A quick little plush ball with a long snout – this is the short-eared elephant shrew (Macroscelides proboscideus), also known as the round-eared sengi. They are not only funny and cute, but very interesting animals as well, which should have attracted more attention in zoos. Even if their keeping is quite different from many other similarly small mammals, it is not an impossible task… So, I try to summarize some advice to help you with keeping this species.
Why are elephant shrews so interesting? They are not rodents, neither insectivorous animals, and – I suppose the scientists who gave the name did not know it – they are in fact related to elephants, as both groups are members of the Afrotheria superorder. Their behaviour is also surprising, quite different from what you would expect from these small animals...
Actually this species is the most common one of the elephant shrews that can be seen in zoos, especially in Europe. According to the Zoological Information Management System (ZIMS), 33 European and only 5 North American zoos have these animals, 129 individuals altogether (as of November of 2015).
It is one of the smallest elephant shrew species, its weight is about 40-50 gram, males being slightly larger than females. It is in question whether there are two subspecies or the darker M. proboscideus proboscideus and lighter M. proboscideus flavicaudatus are two different species. The former live in South Africa and Southwestern Namibia, the latter in the more arid regions of Namibia. Zoos keep M. proboscideus proboscideus.
Wild short-eared elephant shrews live in very arid deserts and semi-deserts where they can hide in the grass or bushes, but they can burrow into sand too. They are usually diurnal animals. Sengis are extremely quick animals; they can run incredibly fast for the human eye. Their other escape method is digging tunnels into the sand. In nature they typically eat small invertebrates, mainly insects (for example ants and termites). They may also feed on plant parts, roots, shoots and berries.
They are solitary animals; males and females only meet for breeding purposes. They are socially monogamous, which is very rare among small mammals. Unlike other monogamous animals, like small ruminants, sengis live in dispersed pairs that are characterized by a weak bond, probably as a consequence of ecological pressures such as predation and high intersexual competition for critical resources. The male uses the strategy of mate guarding in the breeding season. He follows the female and chases and fights other males. Female reproductive behaviour favours mate guarding tactics during her receptive period, they have a short postpartum estrus that lasts for about 1 day only.
Reproduction is as fast as anything else with this species. The mother doesn’t make a nest for the 1-2 babies but leaves them in a shelter for a long time, coming back to feed them only once a day. Babies are large and very well-developed at birth, they can run within a few hours and are born with hair and their eyes open. They are weaned at 16-25 days and reach sexual maturity after about 43 days.
So, after getting to know the main characteristics of this species, let’s see how to keep them. It is very important to know that even if they are very small, they need a relatively large area. If we keep only one specimen the minimum ground surface should be at least 0.5 m², but when we have a pair we should provide as large a terrarium as possible. Moreover, several sengis cannot be kept together in one place without negative consequences (fighting, high stress). It is suggested to keep them alone or in pair, and in the second case we should provide a lot of shelter and visual barriers in the terrarium allowing them to be separated from each other.
It is advised to keep them in a desert-like terrarium with deep fine sand and rocks. Woodchips can be used but they need sand as well. It is not necessary to offer hay or similar material because these animals do not build nests for breeding.

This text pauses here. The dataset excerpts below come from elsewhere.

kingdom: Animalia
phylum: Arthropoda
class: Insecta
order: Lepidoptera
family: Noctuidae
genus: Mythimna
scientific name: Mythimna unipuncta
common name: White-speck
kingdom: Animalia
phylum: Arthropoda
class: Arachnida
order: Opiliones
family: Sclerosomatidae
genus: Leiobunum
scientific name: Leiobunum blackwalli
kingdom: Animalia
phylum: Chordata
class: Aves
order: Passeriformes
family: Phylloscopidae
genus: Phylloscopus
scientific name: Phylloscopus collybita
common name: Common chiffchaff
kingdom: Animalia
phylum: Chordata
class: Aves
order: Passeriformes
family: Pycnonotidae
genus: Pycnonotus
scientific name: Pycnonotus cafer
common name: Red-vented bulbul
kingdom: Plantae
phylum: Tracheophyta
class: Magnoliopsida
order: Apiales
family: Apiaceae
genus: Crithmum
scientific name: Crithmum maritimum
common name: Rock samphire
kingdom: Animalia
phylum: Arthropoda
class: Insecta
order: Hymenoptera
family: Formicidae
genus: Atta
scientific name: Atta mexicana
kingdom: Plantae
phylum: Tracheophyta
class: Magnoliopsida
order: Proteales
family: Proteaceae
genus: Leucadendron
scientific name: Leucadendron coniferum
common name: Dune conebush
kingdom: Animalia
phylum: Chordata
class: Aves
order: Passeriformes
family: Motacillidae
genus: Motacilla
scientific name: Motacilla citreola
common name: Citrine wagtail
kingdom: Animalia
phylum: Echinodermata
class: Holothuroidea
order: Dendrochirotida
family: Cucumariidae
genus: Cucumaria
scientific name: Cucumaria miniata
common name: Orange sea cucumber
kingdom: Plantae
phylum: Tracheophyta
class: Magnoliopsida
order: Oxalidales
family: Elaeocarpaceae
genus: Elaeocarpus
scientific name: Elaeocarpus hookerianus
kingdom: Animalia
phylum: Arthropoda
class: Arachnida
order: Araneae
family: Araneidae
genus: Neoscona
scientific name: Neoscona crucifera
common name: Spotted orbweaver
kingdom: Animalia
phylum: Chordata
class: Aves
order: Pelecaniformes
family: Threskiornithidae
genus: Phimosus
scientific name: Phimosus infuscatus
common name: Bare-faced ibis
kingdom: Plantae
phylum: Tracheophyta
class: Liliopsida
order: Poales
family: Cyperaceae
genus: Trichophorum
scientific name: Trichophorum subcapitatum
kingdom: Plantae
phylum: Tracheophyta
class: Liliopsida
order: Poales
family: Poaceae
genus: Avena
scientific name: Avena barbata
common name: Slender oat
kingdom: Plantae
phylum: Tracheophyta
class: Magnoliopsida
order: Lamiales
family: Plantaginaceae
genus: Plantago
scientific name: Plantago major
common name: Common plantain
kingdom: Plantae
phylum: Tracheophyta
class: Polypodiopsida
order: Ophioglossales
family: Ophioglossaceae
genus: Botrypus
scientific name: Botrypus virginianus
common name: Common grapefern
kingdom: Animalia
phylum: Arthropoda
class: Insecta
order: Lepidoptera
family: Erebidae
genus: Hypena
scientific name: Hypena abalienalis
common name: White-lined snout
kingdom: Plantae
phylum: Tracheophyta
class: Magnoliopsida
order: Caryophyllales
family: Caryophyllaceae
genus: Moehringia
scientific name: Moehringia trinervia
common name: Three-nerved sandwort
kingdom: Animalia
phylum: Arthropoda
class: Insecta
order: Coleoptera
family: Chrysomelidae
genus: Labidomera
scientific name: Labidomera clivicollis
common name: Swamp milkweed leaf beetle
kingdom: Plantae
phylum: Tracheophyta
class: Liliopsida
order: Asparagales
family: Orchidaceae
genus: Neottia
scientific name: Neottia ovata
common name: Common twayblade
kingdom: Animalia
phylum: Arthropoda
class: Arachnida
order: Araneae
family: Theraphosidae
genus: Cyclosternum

We should provide hot spots, for example with infra-bulbs. The temperature of the enclosure should be at least 25 degrees Celsius during the day with warmer hot spots exceeding even 30 degrees Celsius. Temperature can be lower in the evening. The terrarium should be cleaned very often because they leave a lot of faeces in the whole area. The animals like resting on higher elevations (for example a bigger rock or tree branch). We should exercise caution when catching them because their bodies and limbs are very thin and fragile under the long fur.
We feed the elephant shrews with mealworms, crickets, zophobas, fruits (apple, banana, grape), cucumber, cereals, few finch food and wheat.
According to my experience, it is suggested to separate the male from the female and young babies – they have more chance to survive that way than when remaining with the male. Unfortunately, it is difficult to notice the presence of offspring in the first days because the female hides them well. Furthermore, young animals should be separated after reaching sexual maturity.
I hope I could draw attention to elephant shrews. As you can see, they are a very impressive species and – even if their keeping is not as simple as of rats’ – it is not impossible to provide good conditions for them in a zoo.